■ About this exercise ■
Beginning at the line that contains "501 912 3.39", transcribe every line up to the last one in the material below. Include no other lines.

■ Available data ■
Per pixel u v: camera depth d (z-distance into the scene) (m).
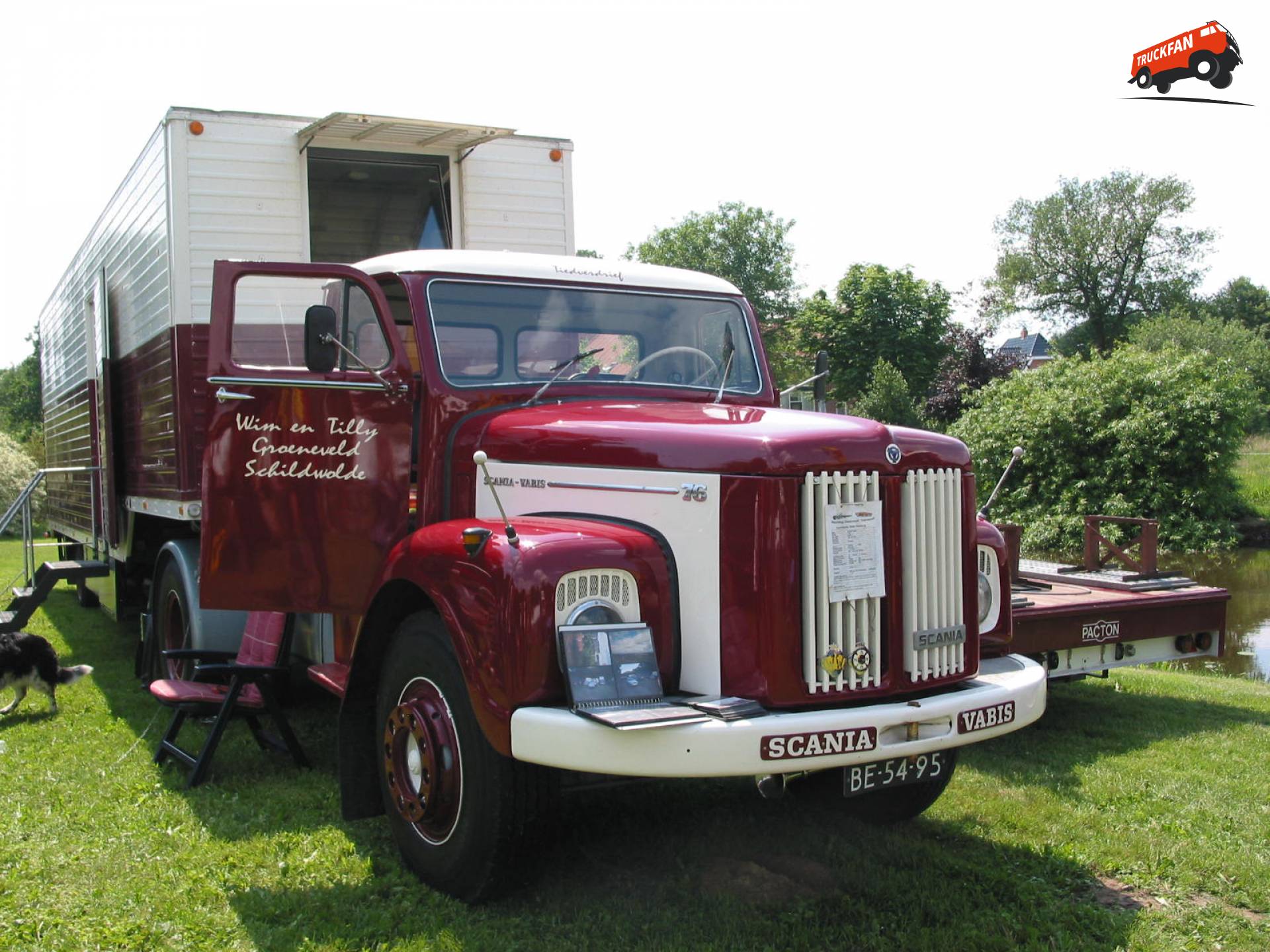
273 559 3.93
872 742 3.04
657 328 4.68
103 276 7.74
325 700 6.29
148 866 3.76
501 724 3.07
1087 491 21.86
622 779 3.52
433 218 7.34
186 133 5.90
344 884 3.61
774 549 3.12
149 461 6.59
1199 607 6.41
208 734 5.48
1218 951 3.20
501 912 3.39
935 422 34.22
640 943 3.19
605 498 3.52
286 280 5.50
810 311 46.84
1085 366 22.97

■ Expected output ■
501 912 3.39
935 422 34.22
640 943 3.19
605 498 3.52
286 280 5.50
810 311 46.84
1085 366 22.97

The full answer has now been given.